In the items below, change every "Back" to "Retour" and reproduce all the lines with nothing else altered.
----
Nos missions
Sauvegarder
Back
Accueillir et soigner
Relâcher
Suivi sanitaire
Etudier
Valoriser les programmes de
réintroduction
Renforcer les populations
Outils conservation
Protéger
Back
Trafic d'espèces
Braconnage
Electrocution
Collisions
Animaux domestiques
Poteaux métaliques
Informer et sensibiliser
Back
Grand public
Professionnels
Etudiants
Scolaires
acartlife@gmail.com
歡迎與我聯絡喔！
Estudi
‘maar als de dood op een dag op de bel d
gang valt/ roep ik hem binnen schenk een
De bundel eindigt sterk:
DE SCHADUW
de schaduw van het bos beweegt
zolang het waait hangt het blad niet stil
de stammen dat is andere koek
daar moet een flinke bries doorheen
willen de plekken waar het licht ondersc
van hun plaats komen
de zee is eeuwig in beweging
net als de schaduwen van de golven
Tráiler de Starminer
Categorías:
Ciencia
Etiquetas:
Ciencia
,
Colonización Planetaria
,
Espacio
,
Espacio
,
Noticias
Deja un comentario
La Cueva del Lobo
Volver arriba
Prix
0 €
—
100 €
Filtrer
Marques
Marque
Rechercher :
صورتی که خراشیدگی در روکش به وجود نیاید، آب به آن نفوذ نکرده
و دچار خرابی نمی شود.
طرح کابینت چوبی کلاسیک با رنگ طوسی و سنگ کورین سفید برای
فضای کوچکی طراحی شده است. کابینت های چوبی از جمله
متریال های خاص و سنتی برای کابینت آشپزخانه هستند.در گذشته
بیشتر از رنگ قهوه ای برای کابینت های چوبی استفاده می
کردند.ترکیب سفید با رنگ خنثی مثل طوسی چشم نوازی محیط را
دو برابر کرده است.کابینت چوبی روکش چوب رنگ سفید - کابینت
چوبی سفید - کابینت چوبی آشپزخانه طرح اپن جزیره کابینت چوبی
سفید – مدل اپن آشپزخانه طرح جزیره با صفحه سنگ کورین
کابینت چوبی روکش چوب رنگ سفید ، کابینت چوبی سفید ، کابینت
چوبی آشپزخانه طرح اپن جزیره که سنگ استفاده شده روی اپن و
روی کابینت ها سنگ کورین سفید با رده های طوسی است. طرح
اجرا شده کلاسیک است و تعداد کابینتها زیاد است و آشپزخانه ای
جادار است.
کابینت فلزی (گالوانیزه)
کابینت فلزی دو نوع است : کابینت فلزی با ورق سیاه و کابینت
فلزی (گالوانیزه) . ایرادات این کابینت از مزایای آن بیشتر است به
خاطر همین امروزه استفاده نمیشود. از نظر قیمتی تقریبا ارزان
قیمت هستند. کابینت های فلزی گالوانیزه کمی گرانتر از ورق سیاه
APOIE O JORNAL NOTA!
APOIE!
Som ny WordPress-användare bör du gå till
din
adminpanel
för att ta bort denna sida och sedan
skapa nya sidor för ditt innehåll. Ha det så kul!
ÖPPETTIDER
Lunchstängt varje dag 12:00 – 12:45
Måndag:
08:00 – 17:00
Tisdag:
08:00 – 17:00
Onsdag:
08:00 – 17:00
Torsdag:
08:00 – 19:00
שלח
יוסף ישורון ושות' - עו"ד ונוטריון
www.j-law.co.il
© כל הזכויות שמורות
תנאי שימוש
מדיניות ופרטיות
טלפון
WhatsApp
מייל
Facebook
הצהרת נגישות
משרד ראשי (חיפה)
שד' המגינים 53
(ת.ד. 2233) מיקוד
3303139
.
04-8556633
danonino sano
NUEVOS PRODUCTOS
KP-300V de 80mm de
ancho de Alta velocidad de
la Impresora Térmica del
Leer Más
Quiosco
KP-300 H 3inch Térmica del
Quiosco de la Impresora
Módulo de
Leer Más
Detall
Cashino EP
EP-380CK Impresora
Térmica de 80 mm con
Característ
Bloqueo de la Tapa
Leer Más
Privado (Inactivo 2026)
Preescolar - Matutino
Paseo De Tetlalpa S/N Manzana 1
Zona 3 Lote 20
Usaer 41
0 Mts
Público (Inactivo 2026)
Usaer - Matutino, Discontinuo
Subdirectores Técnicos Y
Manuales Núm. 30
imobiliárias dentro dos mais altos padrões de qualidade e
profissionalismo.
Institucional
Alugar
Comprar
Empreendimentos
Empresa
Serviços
----
Response to this task:
Nos missions
Sauvegarder
Retour
Accueillir et soigner
Relâcher
Suivi sanitaire
Etudier
Valoriser les programmes de
réintroduction
Renforcer les populations
Outils conservation
Protéger
Retour
Trafic d'espèces
Braconnage
Electrocution
Collisions
Animaux domestiques
Poteaux métaliques
Informer et sensibiliser
Retour
Grand public
Professionnels
Etudiants
Scolaires
acartlife@gmail.com
歡迎與我聯絡喔！
Estudi
‘maar als de dood op een dag op de bel d
gang valt/ roep ik hem binnen schenk een
De bundel eindigt sterk:
DE SCHADUW
de schaduw van het bos beweegt
zolang het waait hangt het blad niet stil
de stammen dat is andere koek
daar moet een flinke bries doorheen
willen de plekken waar het licht ondersc
van hun plaats komen
de zee is eeuwig in beweging
net als de schaduwen van de golven
Tráiler de Starminer
Categorías:
Ciencia
Etiquetas:
Ciencia
,
Colonización Planetaria
,
Espacio
,
Espacio
,
Noticias
Deja un comentario
La Cueva del Lobo
Volver arriba
Prix
0 €
—
100 €
Filtrer
Marques
Marque
Rechercher :
صورتی که خراشیدگی در روکش به وجود نیاید، آب به آن نفوذ نکرده
و دچار خرابی نمی شود.
طرح کابینت چوبی کلاسیک با رنگ طوسی و سنگ کورین سفید برای
فضای کوچکی طراحی شده است. کابینت های چوبی از جمله
متریال های خاص و سنتی برای کابینت آشپزخانه هستند.در گذشته
بیشتر از رنگ قهوه ای برای کابینت های چوبی استفاده می
کردند.ترکیب سفید با رنگ خنثی مثل طوسی چشم نوازی محیط را
دو برابر کرده است.کابینت چوبی روکش چوب رنگ سفید - کابینت
چوبی سفید - کابینت چوبی آشپزخانه طرح اپن جزیره کابینت چوبی
سفید – مدل اپن آشپزخانه طرح جزیره با صفحه سنگ کورین
کابینت چوبی روکش چوب رنگ سفید ، کابینت چوبی سفید ، کابینت
چوبی آشپزخانه طرح اپن جزیره که سنگ استفاده شده روی اپن و
روی کابینت ها سنگ کورین سفید با رده های طوسی است. طرح
اجرا شده کلاسیک است و تعداد کابینتها زیاد است و آشپزخانه ای
جادار است.
کابینت فلزی (گالوانیزه)
کابینت فلزی دو نوع است : کابینت فلزی با ورق سیاه و کابینت
فلزی (گالوانیزه) . ایرادات این کابینت از مزایای آن بیشتر است به
خاطر همین امروزه استفاده نمیشود. از نظر قیمتی تقریبا ارزان
قیمت هستند. کابینت های فلزی گالوانیزه کمی گرانتر از ورق سیاه
APOIE O JORNAL NOTA!
APOIE!
Som ny WordPress-användare bör du gå till
din
adminpanel
för att ta bort denna sida och sedan
skapa nya sidor för ditt innehåll. Ha det så kul!
ÖPPETTIDER
Lunchstängt varje dag 12:00 – 12:45
Måndag:
08:00 – 17:00
Tisdag:
08:00 – 17:00
Onsdag:
08:00 – 17:00
Torsdag:
08:00 – 19:00
שלח
יוסף ישורון ושות' - עו"ד ונוטריון
www.j-law.co.il
© כל הזכויות שמורות
תנאי שימוש
מדיניות ופרטיות
טלפון
WhatsApp
מייל
Facebook
הצהרת נגישות
משרד ראשי (חיפה)
שד' המגינים 53
(ת.ד. 2233) מיקוד
3303139
.
04-8556633
danonino sano
NUEVOS PRODUCTOS
KP-300V de 80mm de
ancho de Alta velocidad de
la Impresora Térmica del
Leer Más
Quiosco
KP-300 H 3inch Térmica del
Quiosco de la Impresora
Módulo de
Leer Más
Detall
Cashino EP
EP-380CK Impresora
Térmica de 80 mm con
Característ
Bloqueo de la Tapa
Leer Más
Privado (Inactivo 2026)
Preescolar - Matutino
Paseo De Tetlalpa S/N Manzana 1
Zona 3 Lote 20
Usaer 41
0 Mts
Público (Inactivo 2026)
Usaer - Matutino, Discontinuo
Subdirectores Técnicos Y
Manuales Núm. 30
imobiliárias dentro dos mais altos padrões de qualidade e
profissionalismo.
Institucional
Alugar
Comprar
Empreendimentos
Empresa
Serviços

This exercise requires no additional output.